In the introduction to what became known as the Fourteen Points speech, Wilson said,
What we demand in this war, therefore, is nothing peculiar to ourselves. It is that the world be made fit and safe to live in; and particularly that it be made safe for every peace-loving nation which, like our own, wishes to live its own life, determine its own institutions, be assured of justice and fair dealing by the other peoples of the world as against force and selfish aggression. All the peoples of the world are in effect partners in this interest, and for our own part we see very clearly that unless justice be done to others it will not be done to us. The programme of the world’s peace, therefore, is our programme; and that programme, the only possible programme, as we see it, is this . . .

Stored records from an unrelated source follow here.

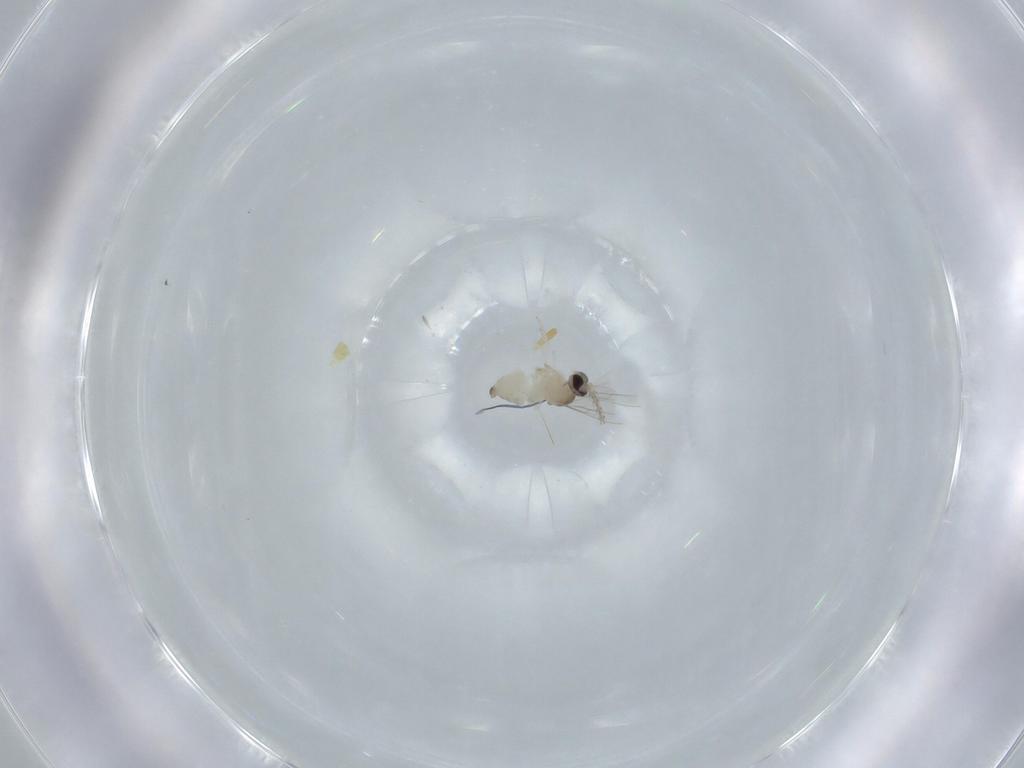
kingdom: Animalia
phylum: Arthropoda
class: Insecta
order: Diptera
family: Cecidomyiidae
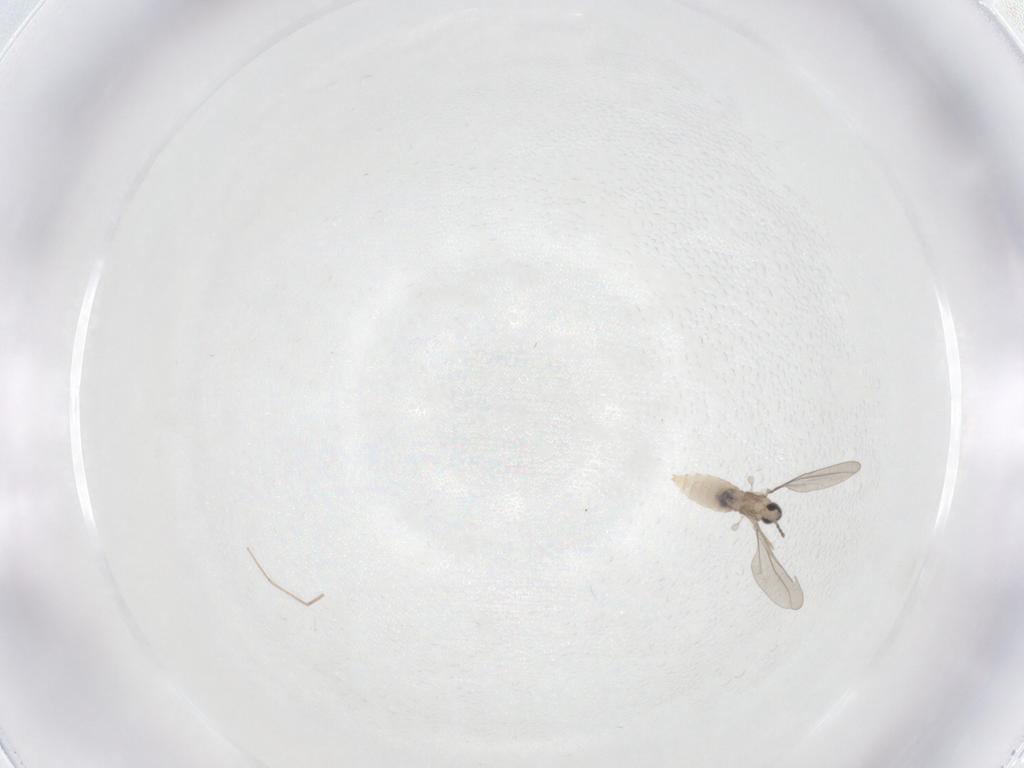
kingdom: Animalia
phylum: Arthropoda
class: Insecta
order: Diptera
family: Cecidomyiidae
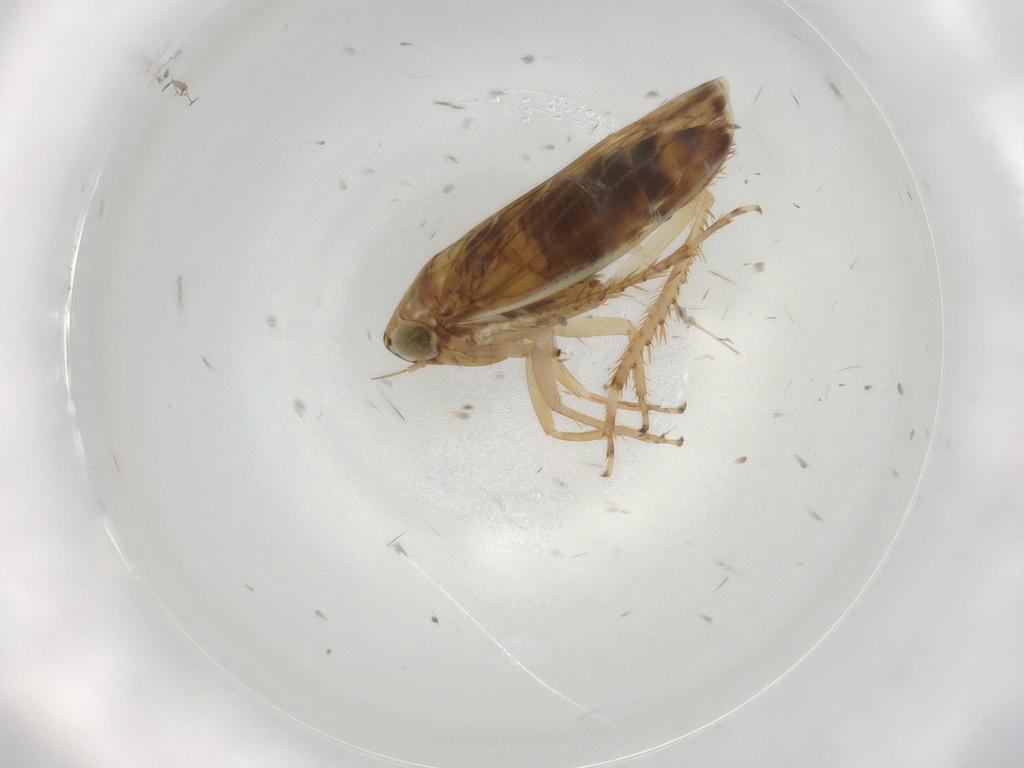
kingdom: Animalia
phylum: Arthropoda
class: Insecta
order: Hemiptera
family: Cicadellidae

Wilson then goes on to list the fourteen principles, which included such commitments as open diplomacy and global reductions in military arms. The most radical innovation, of course, was point XIV:
A general association of nations must be formed under specific covenants for the purpose of affording mutual guarantees of political independence and territorial integrity to great and small states alike.
This was Wilson’s proposal for the establishment of what became known as the League of Nations.

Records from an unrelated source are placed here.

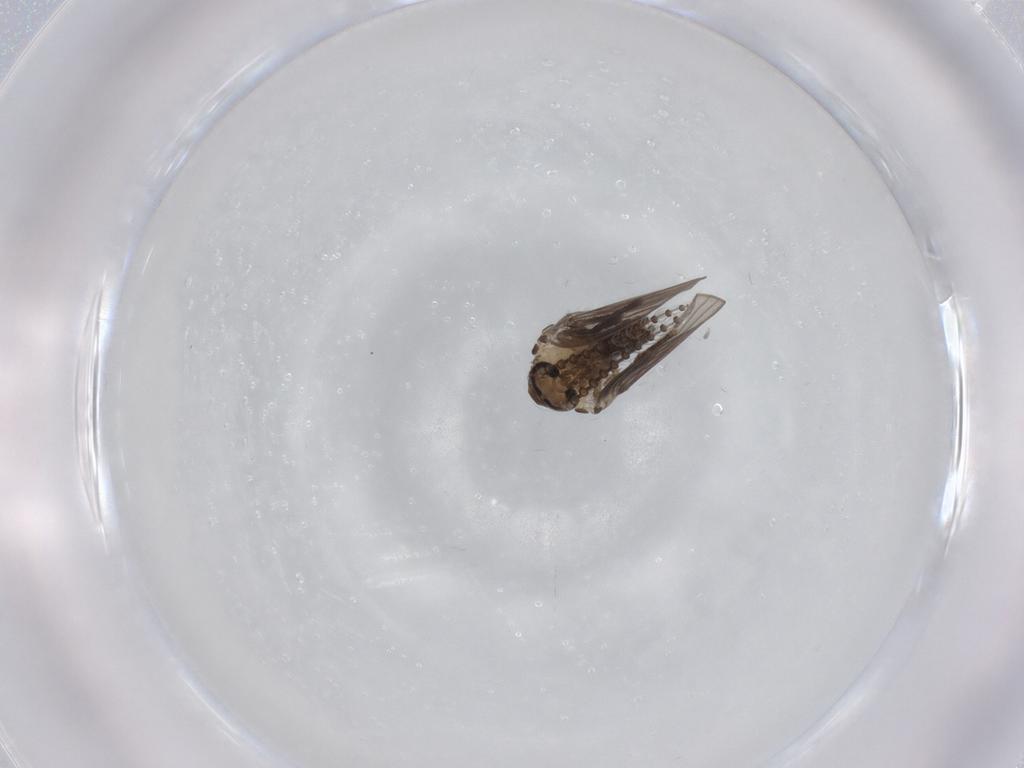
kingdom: Animalia
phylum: Arthropoda
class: Insecta
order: Diptera
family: Psychodidae
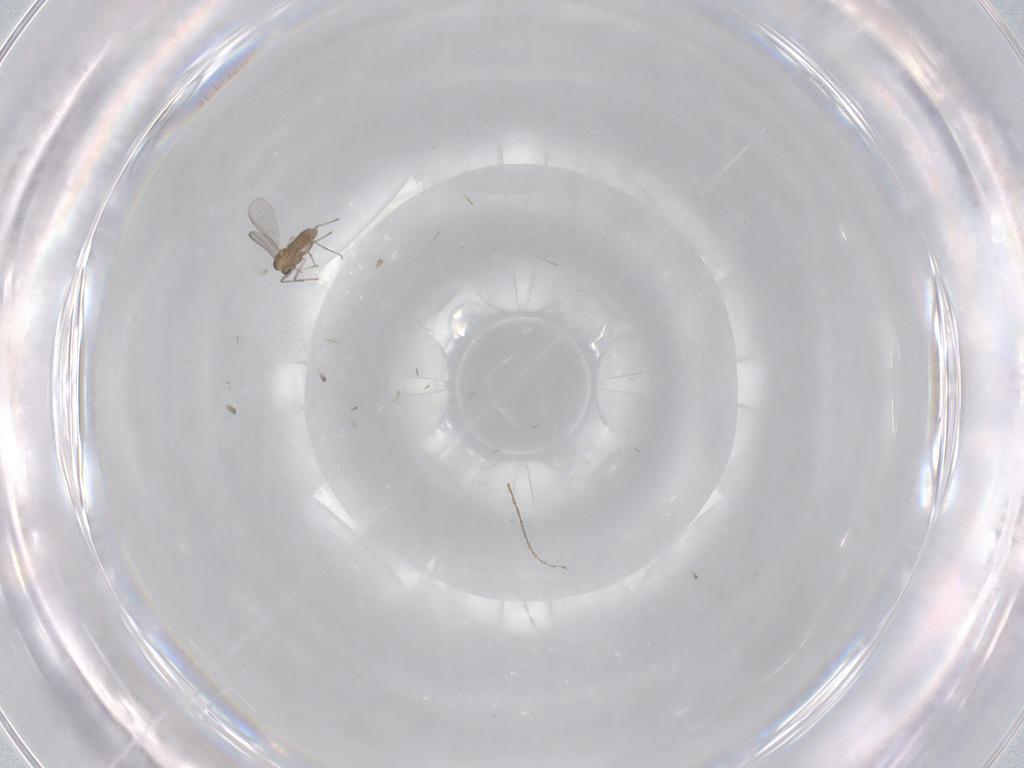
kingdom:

But there was one other point which, if they had been enacted, might have changed world history. In his third point Wilson proposes: “The removal, so far as possible, of all economic barriers and the establishment of an equality of trade conditions among all the nations consenting to the peace and associating themselves for its maintenance.”
What exactly did President Wilson mean by this recommendation for free trade?
Edward Mandell House (aka Colonel House) was Wilson’s closest advisor and the executive director of the study group to prepare materials for the peace negotiations following the Great War. In his “Interpretation of President Wilson’s Fourteen Points” House explains point #3 by saying:
The proposal applies only to those nations which accept the responsibilities of membership in the League of Nations. It means the destruction of all special commercial agreements, each putting the trade of every other nation in the League on the same basis, the most-favored-nation clause applying automatically to all members of the League of Nations. Thus a nation could legally maintain a tariff or a special railroad rate or a port restriction against the whole world, or against all the signatory powers. It could maintain any kind of restriction which it chose against a nation not in the League. But it could not discriminate as between its partners in the League.
This clause naturally contemplates fair and equitable understanding as to the distribution of raw materials.
What Wilson was proposing, according to House, was one of the most promising free trade agreements in history. Rather than a variety of agreements, like NAFTA and TPP, the United States would have had a single agreement with every nation in the League. If the League had eventually added the same 193 sovereign states that are members of the United Nations (UN), the U.S. would have free trade with nearly every country in the world.
For various reasons the League treaty was never ratified by the Senate. But it’s an intriguing exercise to imagine what would have happened if the Wilson’s fourteen points—particularly #3—had been implemented.
Wilson once said about his foreign policy ambitions that he was “playing for a hundred years hence.” Now, a century later, we should ask what the world would look like today if Wilson’s radical vision for free trade had been implemented.